Снова воцарилось гробовое молчание, а потом словно по сигналу указующего жезла все группки вновь пришли в движение, и комната загудела, как пчелиный улей. Мсье Анатоль, применив костыли, прогнал прочь остатки леонтьевской аудитории.
— Довольно, довольно! — покрикивал он. — Лев Николаевич — мой гость, оставьте его в покое!
Последним подчинился отец Милле. Удаляясь, он бросил Леонтьеву:
— Все это весьма прискорбно. У меня было предчувствие, что мы можем найти взаимопонимание… Вы не представляете, как я ждал этого вечера. И именно в такой момент вы впадаете в эту престранную ересь… — Он хохотнул, как лев, раздумавший рычать, и взял за руку верного Дюпремона, теребящего свои тоненькие усики и страдальчески провожающего глазами племянницу отца Милле, направлявшуюся в этот момент в Голубой салон под руку с незнакомым молодым человеком,
— Ха! — произнес мсье Анатоль, когда, наконец, он, Леонтьев и мадемуазель Агнес остались одни у камина.
— Вы поняли смысл замечания отца Милле?
— Нет, — сознался Леонтьев и отвесил церемонный поклон мадемуазель Агнес, наполнившей его бокал. — Я плохо понимаю всех этих людей.
— Я вам все объясню, — обрадовался мсье Анатоль.

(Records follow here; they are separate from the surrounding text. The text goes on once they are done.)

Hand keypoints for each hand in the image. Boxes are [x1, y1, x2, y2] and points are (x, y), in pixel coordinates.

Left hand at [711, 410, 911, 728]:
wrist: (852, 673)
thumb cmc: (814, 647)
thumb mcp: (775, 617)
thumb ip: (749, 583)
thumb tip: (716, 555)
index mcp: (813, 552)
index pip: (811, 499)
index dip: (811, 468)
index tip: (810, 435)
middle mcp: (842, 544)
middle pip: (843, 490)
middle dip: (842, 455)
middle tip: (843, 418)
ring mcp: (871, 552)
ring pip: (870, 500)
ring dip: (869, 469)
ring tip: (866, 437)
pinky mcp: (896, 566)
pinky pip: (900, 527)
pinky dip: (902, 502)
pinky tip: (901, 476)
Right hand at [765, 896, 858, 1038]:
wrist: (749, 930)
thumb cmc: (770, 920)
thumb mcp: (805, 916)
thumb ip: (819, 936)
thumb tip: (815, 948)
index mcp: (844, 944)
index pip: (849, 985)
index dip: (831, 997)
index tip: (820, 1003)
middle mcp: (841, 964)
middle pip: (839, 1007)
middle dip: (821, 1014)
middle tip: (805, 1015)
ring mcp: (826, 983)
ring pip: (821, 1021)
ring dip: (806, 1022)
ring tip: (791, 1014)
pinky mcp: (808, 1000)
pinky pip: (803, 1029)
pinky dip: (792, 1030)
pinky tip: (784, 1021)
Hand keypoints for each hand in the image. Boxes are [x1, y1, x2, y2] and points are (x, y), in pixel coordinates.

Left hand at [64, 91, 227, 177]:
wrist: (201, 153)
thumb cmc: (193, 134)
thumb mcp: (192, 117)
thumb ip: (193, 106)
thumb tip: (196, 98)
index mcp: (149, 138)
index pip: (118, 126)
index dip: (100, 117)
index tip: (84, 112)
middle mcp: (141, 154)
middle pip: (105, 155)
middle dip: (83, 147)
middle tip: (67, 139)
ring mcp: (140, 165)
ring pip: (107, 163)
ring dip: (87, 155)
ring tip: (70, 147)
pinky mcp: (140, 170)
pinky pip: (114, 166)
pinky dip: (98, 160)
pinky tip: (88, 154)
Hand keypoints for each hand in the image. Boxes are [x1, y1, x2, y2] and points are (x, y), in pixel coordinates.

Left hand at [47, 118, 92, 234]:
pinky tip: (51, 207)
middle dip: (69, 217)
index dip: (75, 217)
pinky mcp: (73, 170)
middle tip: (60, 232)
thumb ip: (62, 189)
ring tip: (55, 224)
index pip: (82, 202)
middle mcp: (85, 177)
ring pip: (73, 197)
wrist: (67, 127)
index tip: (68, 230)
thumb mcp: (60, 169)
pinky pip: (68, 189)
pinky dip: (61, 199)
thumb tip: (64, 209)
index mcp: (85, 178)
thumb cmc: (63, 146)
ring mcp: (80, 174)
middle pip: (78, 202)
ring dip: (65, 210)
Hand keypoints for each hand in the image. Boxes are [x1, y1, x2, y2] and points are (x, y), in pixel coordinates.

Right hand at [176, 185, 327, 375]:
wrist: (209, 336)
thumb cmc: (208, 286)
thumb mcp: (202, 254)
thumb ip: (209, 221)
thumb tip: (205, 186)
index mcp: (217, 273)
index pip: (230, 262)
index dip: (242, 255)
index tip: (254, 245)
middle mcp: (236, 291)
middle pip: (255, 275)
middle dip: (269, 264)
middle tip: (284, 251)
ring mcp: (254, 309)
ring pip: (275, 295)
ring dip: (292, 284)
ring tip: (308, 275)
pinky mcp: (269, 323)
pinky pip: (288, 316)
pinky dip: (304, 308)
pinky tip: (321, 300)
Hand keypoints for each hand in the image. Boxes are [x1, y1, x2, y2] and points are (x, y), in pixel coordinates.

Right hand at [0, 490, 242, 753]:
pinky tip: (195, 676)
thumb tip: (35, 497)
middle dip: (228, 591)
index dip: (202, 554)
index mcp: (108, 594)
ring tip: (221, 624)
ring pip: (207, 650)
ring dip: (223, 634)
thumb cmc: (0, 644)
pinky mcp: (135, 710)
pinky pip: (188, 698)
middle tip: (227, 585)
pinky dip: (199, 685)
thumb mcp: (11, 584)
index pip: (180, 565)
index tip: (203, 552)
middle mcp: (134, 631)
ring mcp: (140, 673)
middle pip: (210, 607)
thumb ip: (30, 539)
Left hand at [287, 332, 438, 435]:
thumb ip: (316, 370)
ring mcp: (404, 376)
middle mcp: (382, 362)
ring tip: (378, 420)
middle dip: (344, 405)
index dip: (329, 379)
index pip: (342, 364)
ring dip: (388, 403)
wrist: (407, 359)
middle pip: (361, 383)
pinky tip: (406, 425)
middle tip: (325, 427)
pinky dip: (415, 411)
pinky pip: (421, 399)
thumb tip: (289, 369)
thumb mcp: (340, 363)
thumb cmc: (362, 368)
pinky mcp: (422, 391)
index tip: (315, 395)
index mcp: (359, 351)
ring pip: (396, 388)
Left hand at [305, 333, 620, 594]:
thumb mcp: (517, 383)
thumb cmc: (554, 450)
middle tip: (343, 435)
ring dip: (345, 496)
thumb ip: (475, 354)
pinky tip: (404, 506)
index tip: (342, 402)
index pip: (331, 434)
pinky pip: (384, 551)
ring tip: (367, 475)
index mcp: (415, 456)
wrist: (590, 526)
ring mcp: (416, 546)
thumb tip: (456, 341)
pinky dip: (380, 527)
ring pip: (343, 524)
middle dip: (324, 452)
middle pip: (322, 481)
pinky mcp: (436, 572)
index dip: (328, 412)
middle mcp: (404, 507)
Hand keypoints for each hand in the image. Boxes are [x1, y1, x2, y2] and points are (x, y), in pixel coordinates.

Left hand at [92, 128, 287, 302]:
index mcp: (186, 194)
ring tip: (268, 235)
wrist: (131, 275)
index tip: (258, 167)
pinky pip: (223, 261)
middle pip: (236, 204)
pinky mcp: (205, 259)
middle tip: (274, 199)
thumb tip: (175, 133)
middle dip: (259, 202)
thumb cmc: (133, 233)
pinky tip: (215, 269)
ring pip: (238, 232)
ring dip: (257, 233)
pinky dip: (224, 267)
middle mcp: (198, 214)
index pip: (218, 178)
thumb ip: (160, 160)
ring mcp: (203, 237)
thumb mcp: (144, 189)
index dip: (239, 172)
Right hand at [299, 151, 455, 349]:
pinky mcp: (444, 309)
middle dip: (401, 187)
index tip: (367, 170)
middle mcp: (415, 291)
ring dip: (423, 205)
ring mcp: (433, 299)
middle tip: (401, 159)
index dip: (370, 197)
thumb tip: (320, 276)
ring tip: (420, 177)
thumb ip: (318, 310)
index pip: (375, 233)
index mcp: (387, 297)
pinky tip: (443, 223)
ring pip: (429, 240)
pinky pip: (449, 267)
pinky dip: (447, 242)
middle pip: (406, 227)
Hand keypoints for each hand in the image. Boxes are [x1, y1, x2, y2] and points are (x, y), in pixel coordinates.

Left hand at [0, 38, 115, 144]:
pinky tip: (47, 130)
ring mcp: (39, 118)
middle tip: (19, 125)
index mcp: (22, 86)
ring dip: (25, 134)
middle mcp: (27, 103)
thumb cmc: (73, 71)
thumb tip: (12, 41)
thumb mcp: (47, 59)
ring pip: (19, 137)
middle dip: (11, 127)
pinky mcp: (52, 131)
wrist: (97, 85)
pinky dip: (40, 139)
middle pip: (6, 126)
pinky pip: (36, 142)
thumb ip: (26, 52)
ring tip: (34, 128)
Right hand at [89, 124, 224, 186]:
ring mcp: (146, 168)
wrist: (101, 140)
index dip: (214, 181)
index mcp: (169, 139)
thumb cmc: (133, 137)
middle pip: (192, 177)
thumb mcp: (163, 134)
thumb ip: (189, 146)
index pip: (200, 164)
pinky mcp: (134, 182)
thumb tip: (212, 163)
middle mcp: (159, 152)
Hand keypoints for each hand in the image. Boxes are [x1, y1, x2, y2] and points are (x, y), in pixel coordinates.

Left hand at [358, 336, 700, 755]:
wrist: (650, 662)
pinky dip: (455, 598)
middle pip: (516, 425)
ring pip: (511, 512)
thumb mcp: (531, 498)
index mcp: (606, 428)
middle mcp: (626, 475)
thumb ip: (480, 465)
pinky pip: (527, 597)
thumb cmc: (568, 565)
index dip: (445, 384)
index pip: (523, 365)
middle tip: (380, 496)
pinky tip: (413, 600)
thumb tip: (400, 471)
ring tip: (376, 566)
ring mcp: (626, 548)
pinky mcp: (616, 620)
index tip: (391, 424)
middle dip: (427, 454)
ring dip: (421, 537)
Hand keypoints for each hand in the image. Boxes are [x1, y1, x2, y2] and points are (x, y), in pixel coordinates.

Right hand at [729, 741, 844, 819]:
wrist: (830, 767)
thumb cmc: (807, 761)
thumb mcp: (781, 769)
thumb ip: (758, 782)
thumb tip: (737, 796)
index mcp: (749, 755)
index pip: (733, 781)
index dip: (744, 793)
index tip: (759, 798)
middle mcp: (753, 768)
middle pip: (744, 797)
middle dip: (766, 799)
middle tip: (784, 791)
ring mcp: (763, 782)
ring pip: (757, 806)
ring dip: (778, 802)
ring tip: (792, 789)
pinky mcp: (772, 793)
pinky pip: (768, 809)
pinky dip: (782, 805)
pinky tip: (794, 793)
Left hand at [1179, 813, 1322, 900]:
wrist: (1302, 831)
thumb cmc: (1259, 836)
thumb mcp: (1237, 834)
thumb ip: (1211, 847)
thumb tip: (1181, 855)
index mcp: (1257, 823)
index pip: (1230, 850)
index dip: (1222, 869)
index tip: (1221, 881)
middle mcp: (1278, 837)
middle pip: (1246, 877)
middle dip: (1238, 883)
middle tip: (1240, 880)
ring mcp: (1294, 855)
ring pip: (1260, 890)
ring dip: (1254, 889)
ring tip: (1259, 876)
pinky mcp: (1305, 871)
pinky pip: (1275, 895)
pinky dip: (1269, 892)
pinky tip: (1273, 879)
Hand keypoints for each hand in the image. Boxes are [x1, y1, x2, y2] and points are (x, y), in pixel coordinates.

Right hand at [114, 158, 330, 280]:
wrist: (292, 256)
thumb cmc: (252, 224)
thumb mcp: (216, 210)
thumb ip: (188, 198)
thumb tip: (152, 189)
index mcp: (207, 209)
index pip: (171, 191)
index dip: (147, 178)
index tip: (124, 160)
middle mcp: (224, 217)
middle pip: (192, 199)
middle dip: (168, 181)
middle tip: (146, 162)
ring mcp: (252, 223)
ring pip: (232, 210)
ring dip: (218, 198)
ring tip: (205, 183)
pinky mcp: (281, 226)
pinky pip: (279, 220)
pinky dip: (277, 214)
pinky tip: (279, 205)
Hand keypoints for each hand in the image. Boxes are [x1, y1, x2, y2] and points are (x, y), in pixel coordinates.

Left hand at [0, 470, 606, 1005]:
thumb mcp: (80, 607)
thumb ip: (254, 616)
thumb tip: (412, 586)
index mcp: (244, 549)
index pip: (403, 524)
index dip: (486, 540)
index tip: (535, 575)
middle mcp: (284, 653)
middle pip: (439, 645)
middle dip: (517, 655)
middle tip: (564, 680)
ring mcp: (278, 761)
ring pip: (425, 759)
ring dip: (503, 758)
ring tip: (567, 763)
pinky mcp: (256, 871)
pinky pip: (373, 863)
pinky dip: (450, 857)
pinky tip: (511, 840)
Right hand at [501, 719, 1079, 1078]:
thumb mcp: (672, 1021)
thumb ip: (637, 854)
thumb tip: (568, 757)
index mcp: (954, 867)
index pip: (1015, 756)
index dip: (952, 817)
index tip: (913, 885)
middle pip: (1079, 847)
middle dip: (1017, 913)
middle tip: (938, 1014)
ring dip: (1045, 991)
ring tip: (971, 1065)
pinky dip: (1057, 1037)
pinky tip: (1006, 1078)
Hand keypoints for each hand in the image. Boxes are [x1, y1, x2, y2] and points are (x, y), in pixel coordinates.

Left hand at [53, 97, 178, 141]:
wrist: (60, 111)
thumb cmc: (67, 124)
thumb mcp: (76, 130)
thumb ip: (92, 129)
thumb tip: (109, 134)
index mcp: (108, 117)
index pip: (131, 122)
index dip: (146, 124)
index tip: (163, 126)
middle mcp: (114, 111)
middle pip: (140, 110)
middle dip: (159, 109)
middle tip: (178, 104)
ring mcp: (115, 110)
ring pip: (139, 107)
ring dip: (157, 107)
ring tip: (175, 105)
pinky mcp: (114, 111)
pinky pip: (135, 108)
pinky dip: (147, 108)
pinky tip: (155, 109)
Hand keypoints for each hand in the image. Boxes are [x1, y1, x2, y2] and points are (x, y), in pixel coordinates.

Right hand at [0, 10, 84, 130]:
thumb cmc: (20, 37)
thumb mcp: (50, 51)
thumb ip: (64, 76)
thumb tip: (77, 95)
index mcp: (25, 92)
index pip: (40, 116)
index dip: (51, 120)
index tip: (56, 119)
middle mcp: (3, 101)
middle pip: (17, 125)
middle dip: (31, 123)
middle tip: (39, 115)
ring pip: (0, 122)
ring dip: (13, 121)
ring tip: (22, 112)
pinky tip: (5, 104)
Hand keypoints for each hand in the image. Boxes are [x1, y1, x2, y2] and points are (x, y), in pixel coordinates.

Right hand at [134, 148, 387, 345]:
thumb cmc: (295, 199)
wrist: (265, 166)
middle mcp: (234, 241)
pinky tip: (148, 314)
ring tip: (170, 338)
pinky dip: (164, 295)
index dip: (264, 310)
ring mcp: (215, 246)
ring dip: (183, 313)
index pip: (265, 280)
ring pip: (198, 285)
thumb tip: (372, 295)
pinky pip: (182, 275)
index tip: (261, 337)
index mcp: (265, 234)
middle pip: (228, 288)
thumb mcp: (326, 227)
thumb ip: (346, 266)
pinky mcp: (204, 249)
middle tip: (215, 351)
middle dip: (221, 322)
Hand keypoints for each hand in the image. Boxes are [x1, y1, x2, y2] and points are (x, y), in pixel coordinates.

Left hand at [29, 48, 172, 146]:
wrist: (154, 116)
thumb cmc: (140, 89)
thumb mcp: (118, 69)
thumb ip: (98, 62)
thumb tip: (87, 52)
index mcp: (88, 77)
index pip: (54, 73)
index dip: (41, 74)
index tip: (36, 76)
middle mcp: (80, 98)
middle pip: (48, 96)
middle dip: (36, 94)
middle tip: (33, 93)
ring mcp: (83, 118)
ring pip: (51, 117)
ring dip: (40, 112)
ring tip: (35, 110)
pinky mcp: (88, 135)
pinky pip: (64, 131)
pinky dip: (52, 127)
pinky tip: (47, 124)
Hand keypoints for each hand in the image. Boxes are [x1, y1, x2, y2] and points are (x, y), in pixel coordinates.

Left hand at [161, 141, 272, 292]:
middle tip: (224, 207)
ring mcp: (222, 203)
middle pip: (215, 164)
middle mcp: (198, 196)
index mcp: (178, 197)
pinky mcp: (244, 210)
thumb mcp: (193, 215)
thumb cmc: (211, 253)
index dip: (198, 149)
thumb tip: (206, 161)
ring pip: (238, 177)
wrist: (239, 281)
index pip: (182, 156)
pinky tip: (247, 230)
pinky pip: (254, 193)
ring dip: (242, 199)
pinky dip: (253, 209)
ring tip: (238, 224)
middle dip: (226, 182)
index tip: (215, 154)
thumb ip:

— Прежде всего, отца Милле встревожили ваши… — Он был в явном замешательстве, что случалось с ним крайне редко. — Его напугали ваши слова, потому что назревает согласие. Если Риму и Византии удастся помириться, им будут ни к чему еретики. А кто сомневается, друг мой, что по логике вещей они рано или поздно придут к согласию? Конечно, у каждого партнера останется кое-что за пазухой, но это уже неважно… Знаете ли вы, друг мой, сколь мала разница между изощренной хитростью и отъявленной глупостью?
Леонтьев закурил и медленно опорожнил свой бокал. Он чувствовал, что попал в паутину неопределенности, но одновременно ощущал необыкновенную легкость, помогавшую ему плыть через хаос.
— Что за чудесный вечер! — прыснул мсье Анатоль. — Я так благодарен вам, дружище! Вы великолепным жестом бросили камень в стоячий пруд, в котором мы все обитаем, барахтаясь и квакая. Как видите, круги от камня уже достигли буфета; завтра они разойдутся по всему Парижу, Франции, Европе… Затем, оттолкнувшись от скал на восточном берегу, они вернутся к вам, грозя отмщением. Но сегодняшний день принадлежит вам, поэтому я отвлеку вас болтовней еще на несколько минут, после чего предоставлю вам возможность отдаться более зрелым радостям; могу представить, что для вас, пришельца из совсем другого мира, окружающее может казаться чуждым и непонятным. Представьте себе, что вы — Данте, а я — Вергилий: обожаю эту роль. Конечно, я не смогу показать вам ни чистилища, ни ада — там все закрыто по приказу префектуры; так что я смогу всего лишь провести вас по канавам к нашему маленькому пруду, где проклятые и обреченные беззаботно проводят время в ожидании ваших инженеров, которые явятся сюда со своими дренажными трубами и бульдозерами. Ага, вот снова племянница отца Милле. Она все время заставляет трепетать мои давно увядшие чувства. В моем возрасте и состоянии это подобно покалыванию иглами. Что за прелестная дурочка — вы заметили, как она все время дуется? Это — позиция всей нашей молодежи. А какое выразительное тело! Надутые губы, грудь, даже ягодицы! Все их поколение таково. Они презирают нас, осуждают за немощь, корысть, а более всего — за истрепавшиеся идеалы и плачевные иллюзии, но не могут ничего предложить взамен — вот и дуются. Юнцы этого возраста еще хуже: у них такой всезнающий вид, ничто не может выбить их из седла, ничто не может их пленить, они говорят с девушками, как прирожденные сутенеры, читают книжки, не разрезая страниц, взирают на любые убеждения и философские учения, как на сущий вздор, и при всем этом не могут отличить бургундское от кларета, а Шекспира — от Анри Бернштейна. О, мой друг, следует запретить возраст до двадцати пяти лет! Леонтьев улыбнулся.